Why is an academic career so challenging? There are so many skills and expertise one needs to acquire certainly. I concede there remain complex gender issues and there are class issues too; there are ethnicity and disability discrimination at work and there are also issues of accent, dress and demeanour. Personality is an issue too of course as well as ability, and often justifiably so since an academic has to be an effective communicator and teacher, not just a brilliant mind who can get away without too much social interaction.
I find it personally heartbreaking to have students and see colleagues unable to find work. Equally, it is very depressing not be short-listing all of the great potential who apply for jobs at my institution; it is both promising and disturbing how much competition there is out there for few academic positions. At least one thing I can say about our institution is that we are creating new job opportunities for archaeology and heritage academics; few places are!

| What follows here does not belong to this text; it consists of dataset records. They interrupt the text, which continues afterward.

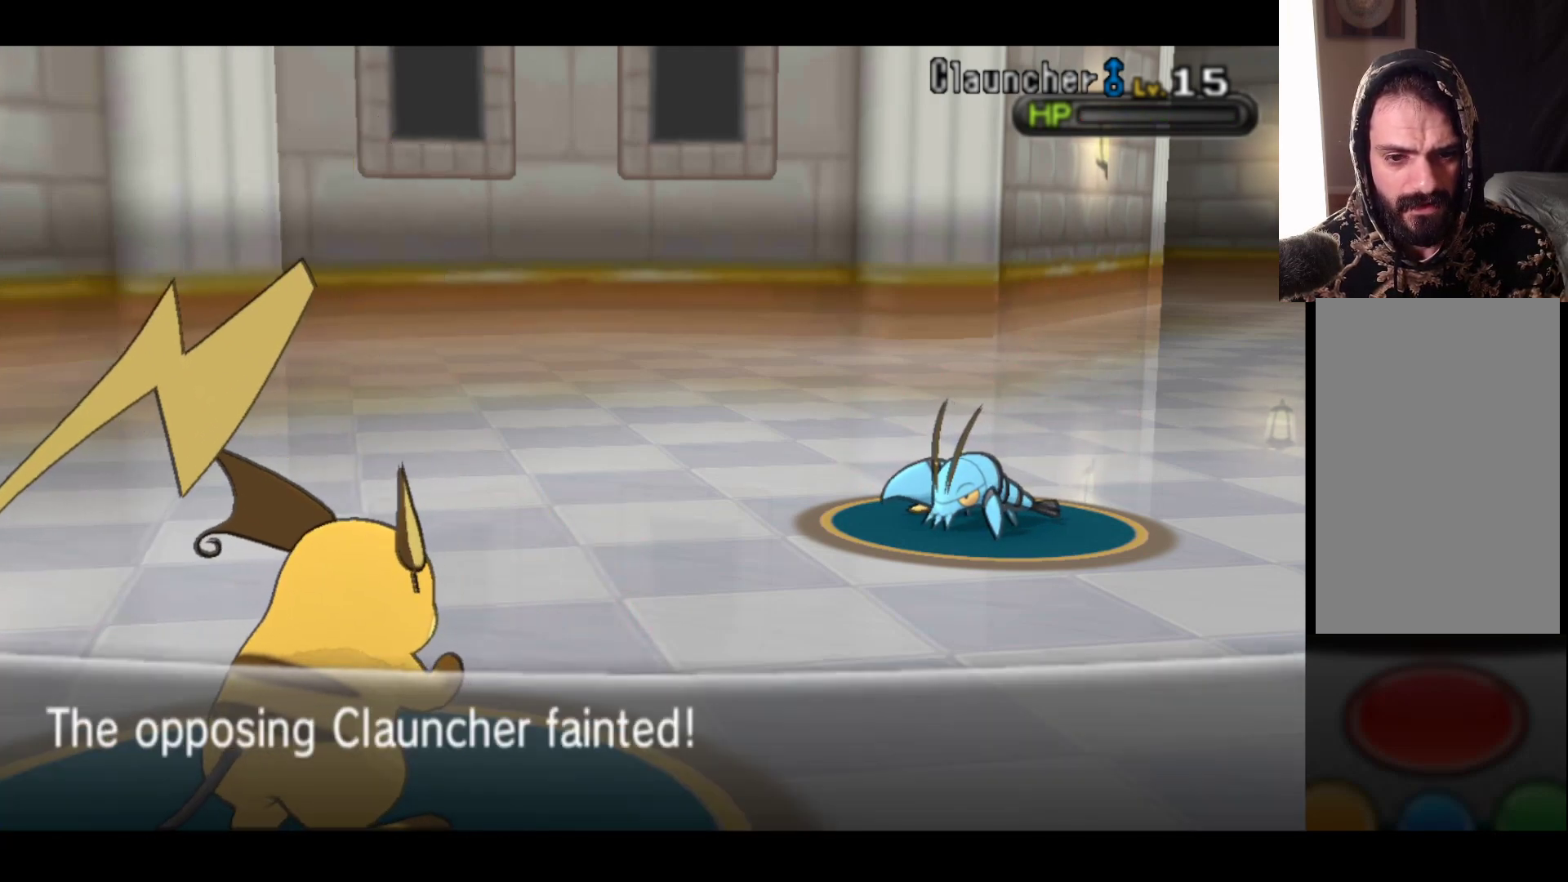
{"buttons": [], "left_stick": "center", "right_stick": "center", "events": [[300, "A", "down"], [450, "A", "up"]]}
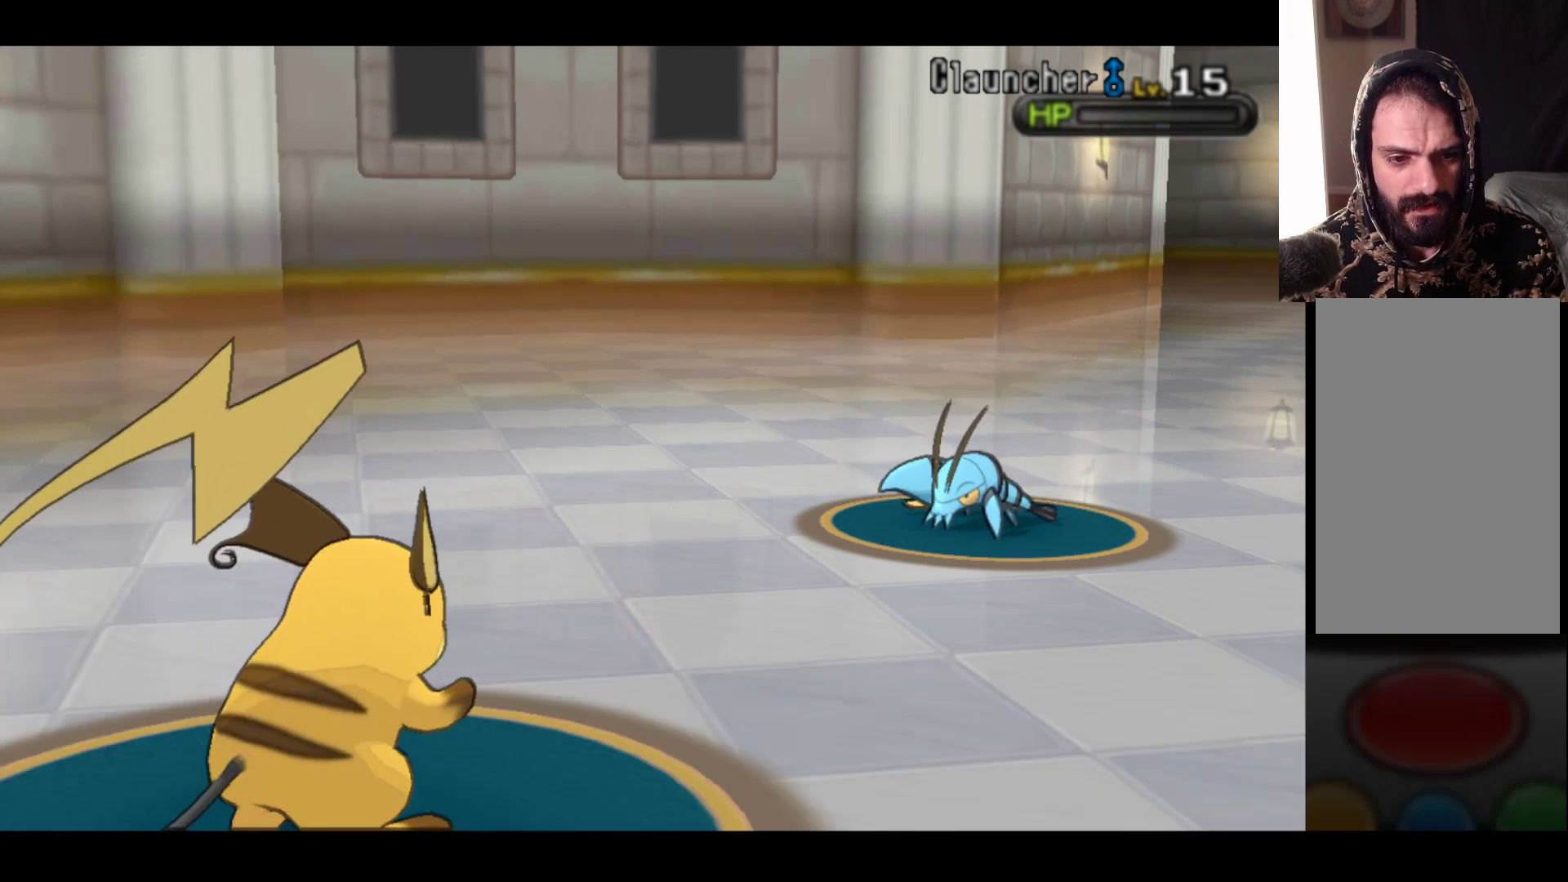
{"buttons": [], "left_stick": "center", "right_stick": "center", "events": []}
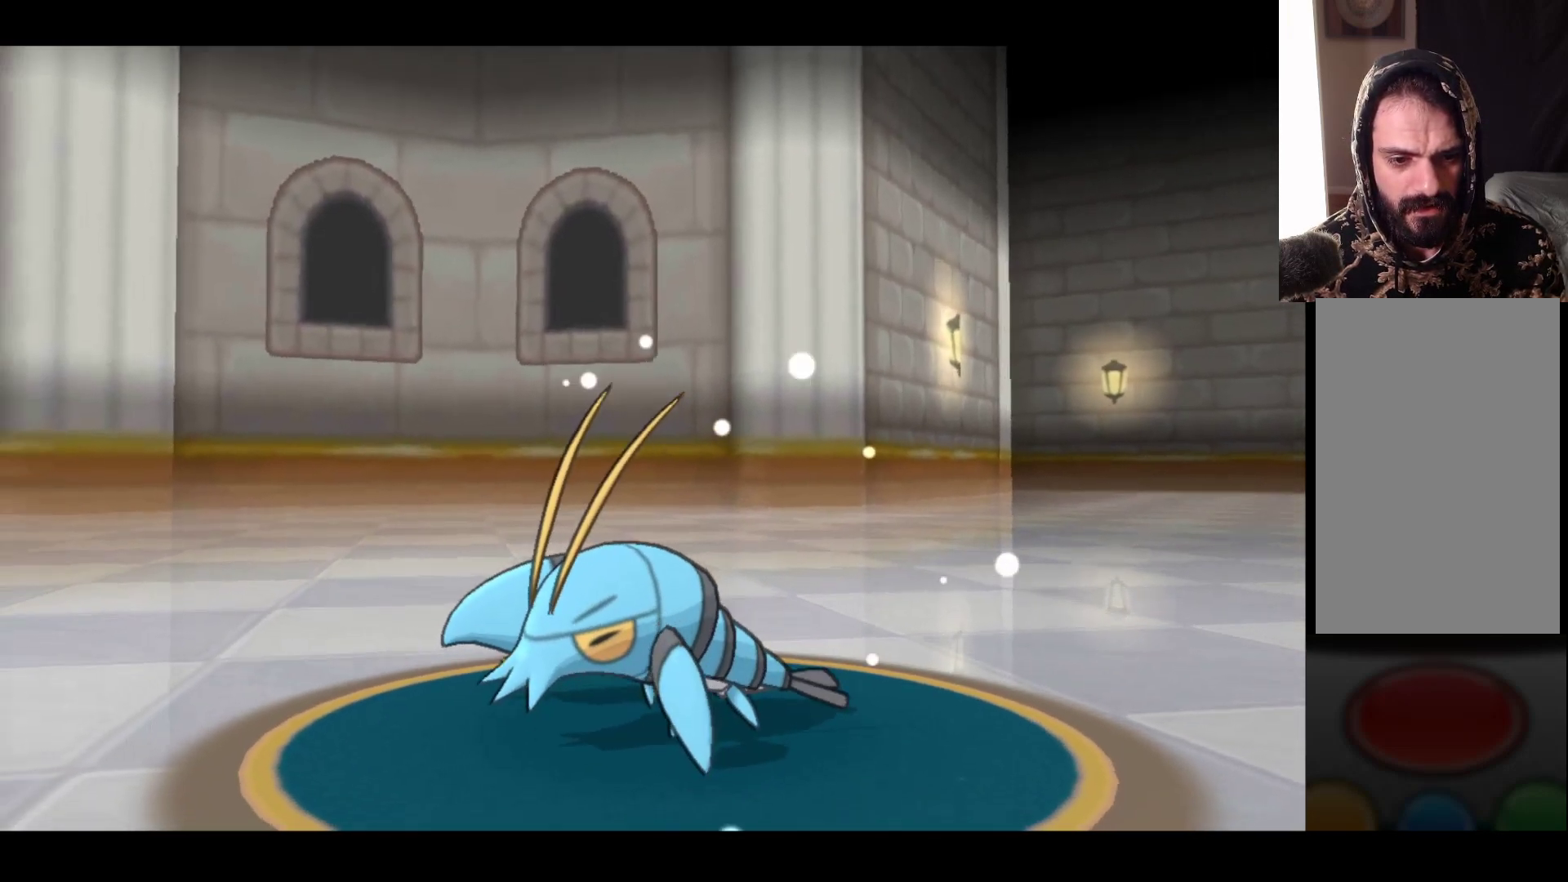
{"buttons": [], "left_stick": "center", "right_stick": "center", "events": [[300, "A", "down"], [500, "A", "up"]]}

Having said that, I’m also aware that there is plenty of one-dimensional rubbish about causation in the media and spouted by academics on this subject. It is difficult to tolerate this when I see how some of those that firmly believe there is a single issue that is keeping them back have many other problems they are not addressing or not even aware of. There are plenty of bad decisions and bad advice out there affecting the career paths of young academic archaeologists and plenty of justified but misapplied and misdirected indignation. Acquiring a doctorate doesn’t guarantee or entitle you to a career in academia and there is no single path to an academic career.
The fact remains there are a lot of talented people keen to have academic careers and few positions for them to pursue. I’m not celebrating and relishing this competitiveness as some like to in order to legitimise their fragile egos; just observing that it exists and isn’t always clear or fair how careers work out.
Anyway, these artefacts bring to the surface issues that dog me personally and how I consider my own academic career and those of my students and peers. I share them since they might serve as points of reflections for the academic discipline of archaeology as a whole.
For the record, I was really rubbish and slow at shelf-stacking, but reasonably okay on the old-fashioned tills (before the chicken-clucking scanners). I recall how many colleages who I worked with without my educational abilities who showed me respect and friendship, but also those that looked down on me (mainly customers) for my work in the shop. Like many who have worked in such roles, I try to remember both the good and bad of my experiences.